• _Requirement_
With pictures left out, return only the lines from the line containing "Dataset: For variant" through the end of the material below, both included.
--- START ---
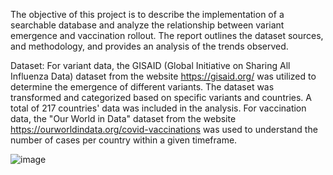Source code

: The objective of this project is to describe the implementation of a searchable database and analyze the relationship between variant emergence and vaccination rollout. The report outlines the dataset sources, and methodology, and provides an analysis of the trends observed.

Dataset: For variant data, the GISAID (Global Initiative on Sharing All Influenza Data) dataset from the website https://gisaid.org/ was utilized to determine the emergence of different variants. The dataset was transformed and categorized based on specific variants and countries. A total of 217 countries' data was included in the analysis. For vaccination data, the "Our World in Data" dataset from the website https://ourworldindata.org/covid-vaccinations was used to understand the number of cases per country within a given timeframe.

![image](https://github.com/user-attachments/assets/7f2ff497-fbaa-4f99-acd4-9b3d9da5fa0a)
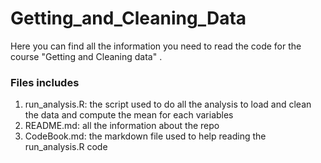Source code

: # Getting_and_Cleaning_Data

Here you can find all the information you need to read the code for the course "Getting and Cleaning data" .

### Files includes
1. run_analysis.R: the script used to do all the analysis to load and clean the data and compute the mean for each variables
2. README.md: all the information about the repo
3. CodeBook.md: the markdown file used to help reading the run_analysis.R code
--- END ---
• _Task result_
Dataset: For variant data, the GISAID (Global Initiative on Sharing All Influenza Data) dataset from the website https://gisaid.org/ was utilized to determine the emergence of different variants. The dataset was transformed and categorized based on specific variants and countries. A total of 217 countries' data was included in the analysis. For vaccination data, the "Our World in Data" dataset from the website https://ourworldindata.org/covid-vaccinations was used to understand the number of cases per country within a given timeframe.

![image](https://github.com/user-attachments/assets/7f2ff497-fbaa-4f99-acd4-9b3d9da5fa0a)
Source code

: # Getting_and_Cleaning_Data

Here you can find all the information you need to read the code for the course "Getting and Cleaning data" .

### Files includes
1. run_analysis.R: the script used to do all the analysis to load and clean the data and compute the mean for each variables
2. README.md: all the information about the repo
3. CodeBook.md: the markdown file used to help reading the run_analysis.R code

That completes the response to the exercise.